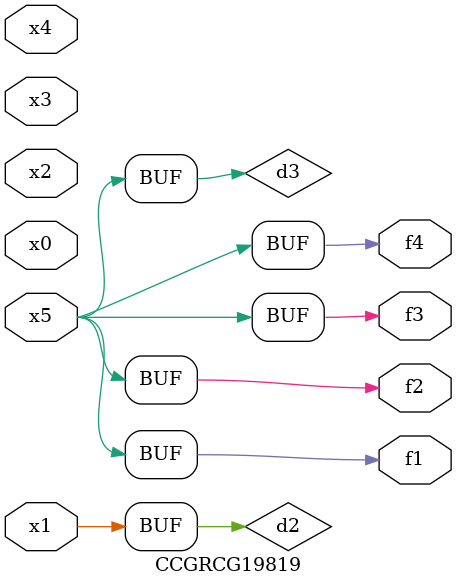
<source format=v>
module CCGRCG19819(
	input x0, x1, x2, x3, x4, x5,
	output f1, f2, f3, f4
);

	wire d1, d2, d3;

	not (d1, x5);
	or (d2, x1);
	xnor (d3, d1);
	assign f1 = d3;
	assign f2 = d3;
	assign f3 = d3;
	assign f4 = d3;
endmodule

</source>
• • •
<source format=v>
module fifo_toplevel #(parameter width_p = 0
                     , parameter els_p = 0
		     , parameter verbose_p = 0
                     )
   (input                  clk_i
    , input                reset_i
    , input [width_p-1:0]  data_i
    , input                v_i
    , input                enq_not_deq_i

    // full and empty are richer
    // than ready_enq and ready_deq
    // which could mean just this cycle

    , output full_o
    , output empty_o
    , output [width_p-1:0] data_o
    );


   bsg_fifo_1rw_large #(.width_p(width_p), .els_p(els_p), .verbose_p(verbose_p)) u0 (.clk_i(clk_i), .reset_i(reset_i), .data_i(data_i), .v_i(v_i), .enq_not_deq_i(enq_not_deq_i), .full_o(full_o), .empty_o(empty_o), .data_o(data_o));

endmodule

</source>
• • •
* **DIRECTIVE**:
Looking at the listing above, which lines hold "input"? Copy every such line.

* **THE ANSWER**:
	input x0, x1, x2, x3, x4, x5,
   (input                  clk_i
    , input                reset_i
    , input [width_p-1:0]  data_i
    , input                v_i
    , input                enq_not_deq_i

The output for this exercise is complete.